Regarding the pros and cons of each, the big advantage of Moodle is that it is hugely configurable. Docent and those enterprise LMSes are all well and good if you want to deliver learning to hundreds or thousands of employees and create magnificent management reports and integrate with your HR system, etc, but it's a very formal, top-down approach to learning, and is nowhere near as collaborative and social (i.e. 'informal') an environment as Moodle. As 'informal learning' seems to be the big buzzword this year, Moodle supports that better than any proprietary system, so you could use the formal vs informal learning argument in your case too, try Googling that one! I have lots of informal learning links on del.icio.us at
http://del.icio.us/elearning2.0 too, more technical than pedagogic stuff, but may be of interest.
Moodle is also infinitely more extensible than Sumtotal, and I think that is its greatest advantage. The amount of out-of-the-box modules that come with Moodle and can be enabled/disabled is impressive, and the amount of third party modules that you can download and plug in it is truly amazing. It really is the most configurable and extenible LMS I've ever seen, and I've worked with most of the major corporate and academic LMSes in the UK market. In a nutshell, you will be able to make it fit the needs of your organisation's learning strategy, rather than having to do the opposite and design your learning strategy to meet the needs of a proprietary off-the-shelf package.
The other advantage of course is that it's open source. It is a hugely popular open source project, professionally developed and supported but with an immense user and developer community which means that informal support via the forums is excellent. As a popular open source project you can bet it will continue to be developed and extended at a much faster pace than any proprietary LMS. It is also so popular that numerous professional support services have sprung up around it (Moodle Partners) - so paid-for support is available if you want it. Check out
http://www.opensource.org/advocacy/case_for_business.php to find many more generic points and mythbusters about why open source is good for your business.
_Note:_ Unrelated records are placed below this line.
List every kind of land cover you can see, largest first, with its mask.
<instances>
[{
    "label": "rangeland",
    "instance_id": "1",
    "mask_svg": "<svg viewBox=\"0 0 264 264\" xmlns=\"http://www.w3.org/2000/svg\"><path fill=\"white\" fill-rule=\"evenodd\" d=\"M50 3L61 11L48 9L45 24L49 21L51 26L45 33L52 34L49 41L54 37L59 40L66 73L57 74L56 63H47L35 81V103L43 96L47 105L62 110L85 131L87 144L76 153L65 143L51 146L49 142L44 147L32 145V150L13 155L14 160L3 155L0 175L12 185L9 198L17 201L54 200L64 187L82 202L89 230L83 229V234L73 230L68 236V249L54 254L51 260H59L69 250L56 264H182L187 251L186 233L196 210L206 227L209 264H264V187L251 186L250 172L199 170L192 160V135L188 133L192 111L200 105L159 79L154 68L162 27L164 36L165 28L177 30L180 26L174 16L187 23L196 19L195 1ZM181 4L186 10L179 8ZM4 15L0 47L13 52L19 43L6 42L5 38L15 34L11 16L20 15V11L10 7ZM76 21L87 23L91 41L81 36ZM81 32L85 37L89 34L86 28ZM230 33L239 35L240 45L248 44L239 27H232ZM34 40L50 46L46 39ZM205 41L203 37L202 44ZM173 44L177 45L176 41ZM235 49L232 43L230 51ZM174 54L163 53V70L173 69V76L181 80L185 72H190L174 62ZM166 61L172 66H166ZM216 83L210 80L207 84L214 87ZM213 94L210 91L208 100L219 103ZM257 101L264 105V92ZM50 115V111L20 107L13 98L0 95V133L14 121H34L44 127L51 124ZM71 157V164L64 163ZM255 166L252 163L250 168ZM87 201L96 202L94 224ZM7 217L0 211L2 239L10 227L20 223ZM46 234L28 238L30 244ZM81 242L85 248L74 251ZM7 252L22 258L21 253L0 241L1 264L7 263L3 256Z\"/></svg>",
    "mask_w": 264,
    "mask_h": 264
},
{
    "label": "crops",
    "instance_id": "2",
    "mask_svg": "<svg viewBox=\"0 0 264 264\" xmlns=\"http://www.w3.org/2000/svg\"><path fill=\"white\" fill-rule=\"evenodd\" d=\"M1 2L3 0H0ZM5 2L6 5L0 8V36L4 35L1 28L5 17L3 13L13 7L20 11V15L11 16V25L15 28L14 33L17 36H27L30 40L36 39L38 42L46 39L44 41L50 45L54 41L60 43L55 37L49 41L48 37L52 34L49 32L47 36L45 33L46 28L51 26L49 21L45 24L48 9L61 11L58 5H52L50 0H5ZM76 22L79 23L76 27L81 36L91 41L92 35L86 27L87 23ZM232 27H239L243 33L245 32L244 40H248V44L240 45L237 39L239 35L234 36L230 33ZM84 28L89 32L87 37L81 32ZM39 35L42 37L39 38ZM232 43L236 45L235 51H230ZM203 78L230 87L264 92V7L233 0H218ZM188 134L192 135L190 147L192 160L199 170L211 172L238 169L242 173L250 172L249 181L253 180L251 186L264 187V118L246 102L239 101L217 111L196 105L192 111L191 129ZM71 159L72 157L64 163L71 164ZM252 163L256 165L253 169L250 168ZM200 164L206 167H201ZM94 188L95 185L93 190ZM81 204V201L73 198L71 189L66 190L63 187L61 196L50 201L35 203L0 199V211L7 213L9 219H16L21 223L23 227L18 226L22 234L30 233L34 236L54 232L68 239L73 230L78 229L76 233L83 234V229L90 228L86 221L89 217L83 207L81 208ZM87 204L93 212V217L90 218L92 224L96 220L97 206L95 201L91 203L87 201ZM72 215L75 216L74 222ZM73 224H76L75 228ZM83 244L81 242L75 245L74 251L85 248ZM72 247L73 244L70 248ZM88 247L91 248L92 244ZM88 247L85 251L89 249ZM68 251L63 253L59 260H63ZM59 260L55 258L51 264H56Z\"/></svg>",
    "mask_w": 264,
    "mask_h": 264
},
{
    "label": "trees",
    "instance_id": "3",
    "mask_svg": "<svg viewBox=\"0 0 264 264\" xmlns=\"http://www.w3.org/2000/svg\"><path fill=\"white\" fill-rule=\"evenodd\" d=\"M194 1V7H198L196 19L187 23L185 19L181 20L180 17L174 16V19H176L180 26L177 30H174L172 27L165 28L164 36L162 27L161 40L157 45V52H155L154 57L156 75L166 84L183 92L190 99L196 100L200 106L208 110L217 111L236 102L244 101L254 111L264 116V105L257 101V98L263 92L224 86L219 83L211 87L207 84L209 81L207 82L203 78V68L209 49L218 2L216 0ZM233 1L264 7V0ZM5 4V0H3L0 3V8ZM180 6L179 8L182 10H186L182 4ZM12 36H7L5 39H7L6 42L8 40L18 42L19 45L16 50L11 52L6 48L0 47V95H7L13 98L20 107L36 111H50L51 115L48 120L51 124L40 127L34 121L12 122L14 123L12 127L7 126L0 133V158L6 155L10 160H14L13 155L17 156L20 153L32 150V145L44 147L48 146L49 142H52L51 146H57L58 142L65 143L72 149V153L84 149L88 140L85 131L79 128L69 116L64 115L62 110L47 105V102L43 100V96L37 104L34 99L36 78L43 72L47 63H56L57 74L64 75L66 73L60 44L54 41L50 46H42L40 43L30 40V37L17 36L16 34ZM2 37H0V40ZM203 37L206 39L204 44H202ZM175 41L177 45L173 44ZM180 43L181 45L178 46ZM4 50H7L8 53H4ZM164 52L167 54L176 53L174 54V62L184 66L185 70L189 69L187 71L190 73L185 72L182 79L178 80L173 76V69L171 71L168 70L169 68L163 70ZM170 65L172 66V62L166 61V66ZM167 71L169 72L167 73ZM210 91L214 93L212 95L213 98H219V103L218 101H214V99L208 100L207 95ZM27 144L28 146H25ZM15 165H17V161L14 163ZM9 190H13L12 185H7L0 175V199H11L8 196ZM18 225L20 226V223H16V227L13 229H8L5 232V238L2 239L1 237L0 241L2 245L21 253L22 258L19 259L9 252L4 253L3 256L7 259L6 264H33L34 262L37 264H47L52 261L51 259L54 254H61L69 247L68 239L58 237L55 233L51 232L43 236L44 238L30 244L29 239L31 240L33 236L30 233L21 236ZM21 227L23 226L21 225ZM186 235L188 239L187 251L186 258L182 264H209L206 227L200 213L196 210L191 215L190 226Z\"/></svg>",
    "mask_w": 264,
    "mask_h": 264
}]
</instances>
I don't think your positive outlook on Moodle would drop at all if you see any other proprietary LMS. In general I find the proprietary enterprise LMSes to be pretty badly designed from an administrative user's perspective, and overly complex for many organisation's needs, especially small and medium sized enterprises (SME's). If you are an SME, and wish to foster a social, collaborative approach to learning, Moodle is the way to go. Many of our clients, of all sizes including national public sector bodies, who don't have an LMS presently but wish to install one, are choosing Moodle. And the Open University has now gone live with Moodle for 12,000 students, as if you need proof that it suits the larger organisations too.